问题
I used the following function to estimate the three-parameter Weibull distribution.
library(bbmle)
library(FAdist)
set.seed(16)
xl=rweibull3(50, shape = 1,scale=1, thres = 0)
dweib3l <- function(shape, scale, thres) {
-sum(dweibull3(xl , shape, scale, thres, log=TRUE))
}
ml <- mle2(dweib3l, start= list(shape = 1, scale = 1, thres=0), data=list(xl))
However, when I run the above function I am getting the following error.
Error in optim(par = c(shape = 1, scale = 1, thres = 0), fn = function (p) :
non-finite finite-difference value [3]
In addition: There were 16 warnings (use warnings() to see them)
Is there any way to overcome this issue? Thank you!
回答1:
The problem is that the threshold parameter is special: it defines a sharp boundary to the distribution, so any value of thres
above the minimum value of the data will give zero likelihoods (-Inf negative log-likelihoods): if a given value of xl
is less than the specified threshold, then it's impossible according to the statistical model you have defined. Furthermore, we know already that the maximum likelihood value of the threshold is equal to the minimum value in the data set (analogous results hold for MLE estimation of the bounds of a uniform distribution ...)
I don't know why the other questions on SO that address this question don't encounter this particular problem - it may be because they use a starting value of the threshold that's far enough below the minimum value in the data set ...
Below, I use a fixed value of min(xl)-1e-5
for the threshold (shifting the value downward avoids numerical problems when the value is exactly on the boundary). I also use the formula interface so we can call the dweibull3()
function directly, and put lower bounds on the shape and scale parameters (as a result I need to use method="L-BFGS-B"
, which allows for constraints).
ml <- mle2(xl ~ dweibull3(shape=shape, scale = scale,
thres=min(xl)-1e-5),
start=list(shape=1, scale=1),
lower=c(0,0),
method="L-BFGS-B",
data=data.frame(xl))
(The formula interface is convenient for simple examples: if you want to do something very much more complicated you may want to go back to defining your own log-likelihood function explicitly.)

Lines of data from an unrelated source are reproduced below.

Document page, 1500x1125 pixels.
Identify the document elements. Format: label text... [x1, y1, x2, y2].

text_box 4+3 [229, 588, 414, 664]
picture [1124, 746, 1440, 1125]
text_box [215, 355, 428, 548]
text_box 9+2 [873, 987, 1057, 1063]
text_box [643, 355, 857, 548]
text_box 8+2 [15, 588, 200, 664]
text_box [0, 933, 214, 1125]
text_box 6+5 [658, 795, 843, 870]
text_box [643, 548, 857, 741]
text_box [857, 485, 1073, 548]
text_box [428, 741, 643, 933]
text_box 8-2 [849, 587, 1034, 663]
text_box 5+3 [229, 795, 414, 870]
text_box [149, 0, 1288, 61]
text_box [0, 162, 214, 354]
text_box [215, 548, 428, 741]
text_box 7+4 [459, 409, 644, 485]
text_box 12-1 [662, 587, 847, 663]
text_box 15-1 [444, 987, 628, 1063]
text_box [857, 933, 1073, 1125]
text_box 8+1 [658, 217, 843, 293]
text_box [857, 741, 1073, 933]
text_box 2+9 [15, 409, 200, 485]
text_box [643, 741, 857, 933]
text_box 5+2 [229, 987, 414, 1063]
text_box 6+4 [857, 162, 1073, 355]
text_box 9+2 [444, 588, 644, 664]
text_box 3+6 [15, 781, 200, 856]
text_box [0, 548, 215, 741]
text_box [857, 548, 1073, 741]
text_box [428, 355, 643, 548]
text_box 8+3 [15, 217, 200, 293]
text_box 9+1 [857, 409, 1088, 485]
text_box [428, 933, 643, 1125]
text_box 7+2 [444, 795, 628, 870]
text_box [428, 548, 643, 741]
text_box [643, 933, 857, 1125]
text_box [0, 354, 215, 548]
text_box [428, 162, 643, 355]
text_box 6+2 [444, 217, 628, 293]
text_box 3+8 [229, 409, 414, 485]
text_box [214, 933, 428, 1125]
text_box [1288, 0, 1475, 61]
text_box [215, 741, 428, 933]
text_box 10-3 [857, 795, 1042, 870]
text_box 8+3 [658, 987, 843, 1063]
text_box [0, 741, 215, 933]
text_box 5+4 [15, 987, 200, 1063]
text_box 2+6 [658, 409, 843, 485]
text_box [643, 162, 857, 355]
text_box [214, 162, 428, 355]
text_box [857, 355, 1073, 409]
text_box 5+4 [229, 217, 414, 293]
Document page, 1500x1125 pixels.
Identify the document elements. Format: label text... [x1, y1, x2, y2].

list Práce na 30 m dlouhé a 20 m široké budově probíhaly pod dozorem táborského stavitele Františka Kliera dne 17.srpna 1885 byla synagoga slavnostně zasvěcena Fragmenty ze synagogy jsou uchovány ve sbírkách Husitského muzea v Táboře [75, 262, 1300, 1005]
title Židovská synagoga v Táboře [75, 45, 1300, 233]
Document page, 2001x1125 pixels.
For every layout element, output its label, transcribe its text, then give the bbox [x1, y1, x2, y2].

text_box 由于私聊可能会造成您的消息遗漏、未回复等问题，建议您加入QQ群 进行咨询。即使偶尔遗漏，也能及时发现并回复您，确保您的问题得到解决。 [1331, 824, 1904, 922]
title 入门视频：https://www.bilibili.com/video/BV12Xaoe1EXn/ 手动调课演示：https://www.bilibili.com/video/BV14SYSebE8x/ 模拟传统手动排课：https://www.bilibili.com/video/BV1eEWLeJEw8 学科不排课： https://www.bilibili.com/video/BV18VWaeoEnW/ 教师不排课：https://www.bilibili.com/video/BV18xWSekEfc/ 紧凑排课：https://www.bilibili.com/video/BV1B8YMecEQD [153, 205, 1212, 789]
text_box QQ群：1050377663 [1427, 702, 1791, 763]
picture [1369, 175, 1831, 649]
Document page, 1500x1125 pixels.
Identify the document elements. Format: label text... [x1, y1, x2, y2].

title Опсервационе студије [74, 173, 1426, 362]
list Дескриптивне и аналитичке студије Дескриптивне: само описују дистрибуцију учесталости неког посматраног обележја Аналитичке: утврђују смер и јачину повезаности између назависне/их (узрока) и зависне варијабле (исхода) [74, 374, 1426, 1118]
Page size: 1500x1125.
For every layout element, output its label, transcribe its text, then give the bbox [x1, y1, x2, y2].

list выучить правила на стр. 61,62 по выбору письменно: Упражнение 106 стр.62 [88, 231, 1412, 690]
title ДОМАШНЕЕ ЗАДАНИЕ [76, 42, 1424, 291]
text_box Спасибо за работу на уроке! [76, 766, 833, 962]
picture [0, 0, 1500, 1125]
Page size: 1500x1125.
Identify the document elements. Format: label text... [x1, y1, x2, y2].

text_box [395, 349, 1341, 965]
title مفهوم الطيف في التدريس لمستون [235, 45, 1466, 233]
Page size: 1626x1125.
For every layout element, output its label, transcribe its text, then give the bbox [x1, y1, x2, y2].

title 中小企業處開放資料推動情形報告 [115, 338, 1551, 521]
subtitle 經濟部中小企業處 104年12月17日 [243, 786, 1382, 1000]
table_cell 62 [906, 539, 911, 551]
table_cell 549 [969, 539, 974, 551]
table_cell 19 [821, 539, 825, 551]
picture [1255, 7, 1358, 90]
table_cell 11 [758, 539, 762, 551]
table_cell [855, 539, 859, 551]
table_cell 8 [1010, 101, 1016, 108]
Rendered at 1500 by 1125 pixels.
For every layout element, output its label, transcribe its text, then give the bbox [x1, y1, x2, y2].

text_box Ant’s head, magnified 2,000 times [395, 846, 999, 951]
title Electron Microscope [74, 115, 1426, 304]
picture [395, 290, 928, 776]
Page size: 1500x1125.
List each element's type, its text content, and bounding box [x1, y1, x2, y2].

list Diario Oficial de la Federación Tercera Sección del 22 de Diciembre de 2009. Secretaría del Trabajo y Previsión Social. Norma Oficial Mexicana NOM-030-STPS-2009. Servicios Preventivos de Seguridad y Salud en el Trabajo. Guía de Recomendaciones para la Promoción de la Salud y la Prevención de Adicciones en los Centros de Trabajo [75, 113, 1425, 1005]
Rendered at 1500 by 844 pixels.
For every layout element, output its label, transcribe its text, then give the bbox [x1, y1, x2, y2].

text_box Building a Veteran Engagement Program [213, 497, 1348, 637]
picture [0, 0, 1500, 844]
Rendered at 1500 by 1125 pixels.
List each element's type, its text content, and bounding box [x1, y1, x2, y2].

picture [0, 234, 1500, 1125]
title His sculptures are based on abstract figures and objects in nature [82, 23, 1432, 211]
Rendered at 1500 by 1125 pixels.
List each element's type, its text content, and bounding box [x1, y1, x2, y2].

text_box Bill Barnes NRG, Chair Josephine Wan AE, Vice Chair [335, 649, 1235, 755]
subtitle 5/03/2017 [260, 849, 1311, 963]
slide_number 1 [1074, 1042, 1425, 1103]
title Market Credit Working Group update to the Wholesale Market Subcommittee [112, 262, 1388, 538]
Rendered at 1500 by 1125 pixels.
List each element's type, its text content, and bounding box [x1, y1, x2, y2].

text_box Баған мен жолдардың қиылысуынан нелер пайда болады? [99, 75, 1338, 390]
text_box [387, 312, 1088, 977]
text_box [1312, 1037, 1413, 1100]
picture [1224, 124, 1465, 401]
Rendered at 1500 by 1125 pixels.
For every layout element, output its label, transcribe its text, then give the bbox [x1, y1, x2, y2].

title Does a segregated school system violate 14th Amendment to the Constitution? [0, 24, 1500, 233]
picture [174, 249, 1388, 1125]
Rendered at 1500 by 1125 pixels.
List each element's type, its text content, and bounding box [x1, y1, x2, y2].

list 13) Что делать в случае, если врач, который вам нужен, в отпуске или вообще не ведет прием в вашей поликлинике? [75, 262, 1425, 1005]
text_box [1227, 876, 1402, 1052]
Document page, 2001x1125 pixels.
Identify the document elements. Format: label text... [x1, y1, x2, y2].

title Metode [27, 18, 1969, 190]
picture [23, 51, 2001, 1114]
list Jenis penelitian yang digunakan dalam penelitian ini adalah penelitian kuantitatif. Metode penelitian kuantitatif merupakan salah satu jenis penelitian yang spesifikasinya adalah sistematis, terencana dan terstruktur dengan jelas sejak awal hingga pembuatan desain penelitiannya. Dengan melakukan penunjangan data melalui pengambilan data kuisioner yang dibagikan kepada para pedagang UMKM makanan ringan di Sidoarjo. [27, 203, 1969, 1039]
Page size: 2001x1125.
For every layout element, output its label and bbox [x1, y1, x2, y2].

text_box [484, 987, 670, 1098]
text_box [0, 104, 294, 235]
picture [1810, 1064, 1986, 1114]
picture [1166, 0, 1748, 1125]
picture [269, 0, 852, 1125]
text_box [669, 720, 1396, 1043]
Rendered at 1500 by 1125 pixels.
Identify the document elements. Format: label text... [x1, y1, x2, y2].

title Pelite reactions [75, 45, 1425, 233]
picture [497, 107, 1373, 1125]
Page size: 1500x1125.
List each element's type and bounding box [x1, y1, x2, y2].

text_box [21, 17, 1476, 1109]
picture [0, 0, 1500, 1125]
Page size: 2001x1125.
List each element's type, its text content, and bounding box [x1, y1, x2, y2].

If you insist on fitting the threshold parameter, you can do it by setting an upper bound that is (nearly) equal to the minimum value that occurs in the data [any larger value will give NA
values and thus break the optimization]. However, you will find that the estimate of the threshold parameter always converges to this upper bound ... so this approach is really getting to the previous answer the hard way (you'll also get warnings about parameters being on the boundary, and about not being able to invert the Hessian).
eps <- 1e-8
ml3 <- mle2(xl ~ dweibull3(shape=shape, scale = scale, thres = thres),
start=list(shape=1, scale=1, thres=-5),
lower=c(shape=0,scale=0,thres=-Inf),
upper=c(shape=Inf,scale=Inf,thres=min(xl)-eps),
method="L-BFGS-B",
data=data.frame(xl))
For what it's worth it does seem to be possible to fit the model without fixing the threshold parameter, if you start with a small value and use Nelder-Mead optimization: however, it seems to give unreliable results.